§ **YOUR TASK**
Line by line, repeat the data below exactly, beginning at the first line and ending at the line with "ring tip: (183, 152)". Omit pictures.

### RECORDS SHOWN ###

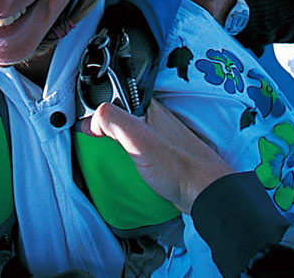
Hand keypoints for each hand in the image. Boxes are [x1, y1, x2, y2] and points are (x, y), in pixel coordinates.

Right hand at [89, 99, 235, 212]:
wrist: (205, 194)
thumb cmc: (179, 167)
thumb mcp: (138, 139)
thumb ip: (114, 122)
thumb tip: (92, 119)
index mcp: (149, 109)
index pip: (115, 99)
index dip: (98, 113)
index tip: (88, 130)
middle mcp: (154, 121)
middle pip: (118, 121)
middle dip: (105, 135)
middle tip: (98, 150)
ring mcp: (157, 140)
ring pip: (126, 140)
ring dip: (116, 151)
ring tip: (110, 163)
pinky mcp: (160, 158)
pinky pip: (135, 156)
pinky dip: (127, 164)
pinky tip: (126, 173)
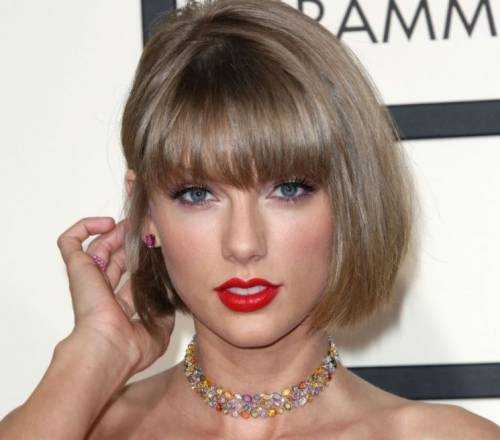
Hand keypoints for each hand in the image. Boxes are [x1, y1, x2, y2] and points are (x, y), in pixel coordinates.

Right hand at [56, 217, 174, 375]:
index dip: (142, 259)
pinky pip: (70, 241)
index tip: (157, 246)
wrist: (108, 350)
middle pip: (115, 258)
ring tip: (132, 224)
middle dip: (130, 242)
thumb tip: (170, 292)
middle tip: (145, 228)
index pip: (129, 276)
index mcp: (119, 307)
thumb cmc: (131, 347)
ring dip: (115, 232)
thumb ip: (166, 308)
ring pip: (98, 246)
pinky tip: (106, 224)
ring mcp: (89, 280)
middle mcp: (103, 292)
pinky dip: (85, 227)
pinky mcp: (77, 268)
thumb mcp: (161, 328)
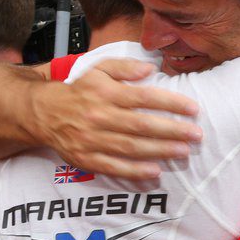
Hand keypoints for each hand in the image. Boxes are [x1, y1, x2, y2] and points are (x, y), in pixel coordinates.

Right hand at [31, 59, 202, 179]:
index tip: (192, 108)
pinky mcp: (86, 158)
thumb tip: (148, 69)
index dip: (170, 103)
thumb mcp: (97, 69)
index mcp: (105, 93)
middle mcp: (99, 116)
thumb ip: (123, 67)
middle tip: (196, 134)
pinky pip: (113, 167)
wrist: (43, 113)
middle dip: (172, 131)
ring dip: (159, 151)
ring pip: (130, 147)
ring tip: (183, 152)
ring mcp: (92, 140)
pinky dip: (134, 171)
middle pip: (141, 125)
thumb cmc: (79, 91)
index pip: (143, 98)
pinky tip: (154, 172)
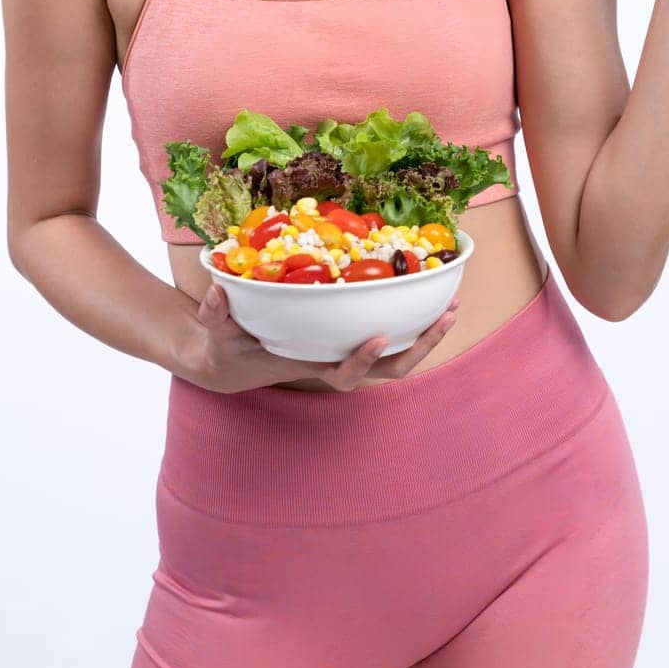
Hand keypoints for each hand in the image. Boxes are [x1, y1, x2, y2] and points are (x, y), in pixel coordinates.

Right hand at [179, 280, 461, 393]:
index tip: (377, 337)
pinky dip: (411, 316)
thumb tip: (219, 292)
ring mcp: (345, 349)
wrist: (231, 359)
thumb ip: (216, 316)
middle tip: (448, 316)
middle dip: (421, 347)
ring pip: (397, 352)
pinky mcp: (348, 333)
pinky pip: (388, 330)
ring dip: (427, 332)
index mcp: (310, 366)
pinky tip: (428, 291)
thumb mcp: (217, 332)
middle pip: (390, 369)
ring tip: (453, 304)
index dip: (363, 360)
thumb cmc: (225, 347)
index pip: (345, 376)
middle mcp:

###

§ **EXPECTED ANSWER**
Hand keypoints for each hand in the image. Boxes are [x1, y1, x2, y2] and points are (x, y), in pixel coordinates.

Right hand at [89, 99, 235, 212]:
wrist: (205, 194)
thumb cmc: (179, 167)
thumb mcp: (138, 139)
thumb ip: (114, 122)
thumb tip: (92, 119)
index mcp: (149, 109)
index pip: (115, 99)
index dip: (98, 113)
index tip: (88, 130)
middle mcp: (154, 121)
middle pip: (118, 121)
middle dip: (105, 135)
middle tip: (98, 150)
ring mcp: (157, 140)
ring pip: (126, 140)
ring dip: (116, 151)
ring tip: (110, 163)
pinky mcp: (160, 158)
pinky pip: (135, 156)
pinky dip: (127, 164)
pinky tip: (126, 173)
Hand keypoints for each hand in the image. Boxes are [x1, y1, x2, y2] and points are (x, y), in pixel coordinates.

Right hand at [56, 217, 174, 375]:
index dip: (142, 259)
pinky pip: (70, 241)
index tip: (157, 246)
wrist: (108, 350)
middle pip: (115, 258)
ring tip: (132, 224)
middle dip: (130, 242)
thumb tip: (170, 292)
middle tip: (145, 228)
index pip: (129, 276)
index mcp: (119, 307)
thumb cmc: (131, 347)
ring dip: (115, 232)
thumb ip: (166, 308)
ring pip: (98, 246)
pinky tip: (106, 224)
ring mcp: (89, 280)
middle mcp: (103, 292)
pinky dip: (85, 227)
pinky mcp: (77, 268)
thumb mcp: (161, 328)
Hand keypoints for each hand in the image. Boxes are [x1, y1, x2, y2] and points are (x, y), in pixel coordinates.

Right hand at [31, 59, 202, 179]:
index tip: (192, 108)
pinky mcp: (86, 158)
thumb tip: (148, 69)
index dip: (170, 103)
thumb mcp: (97, 69)
index mcp: (105, 93)
middle mcp: (99, 116)
thumb ip: (123, 67)
middle tip: (196, 134)
pinky pip: (113, 167)
wrist: (43, 113)
middle dip: (172, 131)
ring dip: (159, 151)
ring pip: (130, 147)
ring tip: (183, 152)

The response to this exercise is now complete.